- [Activity]:
From the passage on supplier delays below, copy out word for word the part starting with "The other thing" and going on through "industry totalt re-tooling.".

───── Excerpt to read

Lets say that a supplier was -20 days behind sechedule prior to a dealy then he is responsible to recover this lost time. This can not be swept under the covid19 umbrella delay. They owe you this time. The trouble arises when trying to assess the delay due to covid19. There are several issue associated with this one is lack of manpower duiring the covid19 delay and you must incorporate startup time whne re-starting due to the covid delay. You just dont turn a switch after the delay and you are running at full capacity it does not work like that. So now you have to determine fact from fiction and sweed out the fluff that someone may be trying to take advantage due to another delay. 

The other thing to consider is production scheduling were was your orider in line originally were you next for production and now due to covid19 you got bumped to the back of the line becasue your project was put on hold and others were not.

Or did they have to re-toll to make mandated PPE or ventilators and example of is the car manufactuing industry totalt re-tooling.

──────────
───── Entries supplied

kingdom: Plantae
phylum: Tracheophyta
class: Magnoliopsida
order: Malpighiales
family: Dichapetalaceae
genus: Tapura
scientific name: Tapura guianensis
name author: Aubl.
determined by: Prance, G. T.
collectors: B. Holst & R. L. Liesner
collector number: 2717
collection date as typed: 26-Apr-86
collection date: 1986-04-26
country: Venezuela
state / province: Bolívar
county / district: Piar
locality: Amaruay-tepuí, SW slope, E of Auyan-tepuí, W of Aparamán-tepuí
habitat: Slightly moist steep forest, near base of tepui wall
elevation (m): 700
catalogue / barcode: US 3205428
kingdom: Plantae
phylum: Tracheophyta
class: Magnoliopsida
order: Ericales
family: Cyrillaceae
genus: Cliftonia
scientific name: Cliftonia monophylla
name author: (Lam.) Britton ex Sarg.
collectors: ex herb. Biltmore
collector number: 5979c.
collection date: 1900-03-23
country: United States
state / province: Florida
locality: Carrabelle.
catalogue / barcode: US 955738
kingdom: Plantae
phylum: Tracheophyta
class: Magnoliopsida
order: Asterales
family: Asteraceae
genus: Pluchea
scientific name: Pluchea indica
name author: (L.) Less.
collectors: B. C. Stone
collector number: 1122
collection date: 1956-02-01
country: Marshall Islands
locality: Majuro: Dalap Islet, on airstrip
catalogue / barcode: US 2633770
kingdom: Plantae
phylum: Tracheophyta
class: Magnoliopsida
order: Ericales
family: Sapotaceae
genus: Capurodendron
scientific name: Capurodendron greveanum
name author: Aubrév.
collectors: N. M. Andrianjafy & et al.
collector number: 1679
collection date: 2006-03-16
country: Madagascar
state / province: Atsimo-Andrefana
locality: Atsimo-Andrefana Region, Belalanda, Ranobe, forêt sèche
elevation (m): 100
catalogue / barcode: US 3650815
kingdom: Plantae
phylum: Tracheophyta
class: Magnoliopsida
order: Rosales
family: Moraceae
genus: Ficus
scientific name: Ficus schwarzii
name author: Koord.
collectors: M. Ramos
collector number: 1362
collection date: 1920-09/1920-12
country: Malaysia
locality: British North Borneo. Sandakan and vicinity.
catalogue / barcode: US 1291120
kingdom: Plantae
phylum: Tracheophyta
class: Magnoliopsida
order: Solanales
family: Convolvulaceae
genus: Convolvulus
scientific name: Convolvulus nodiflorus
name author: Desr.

──────────

- [Result]:
The other thing to consider is production scheduling were was your orider in line originally were you next for production and now due to covid19 you got bumped to the back of the line becasue your project was put on hold and others were not.

Or did they have to re-toll to make mandated PPE or ventilators and example of is the car manufactuing industry totalt re-tooling.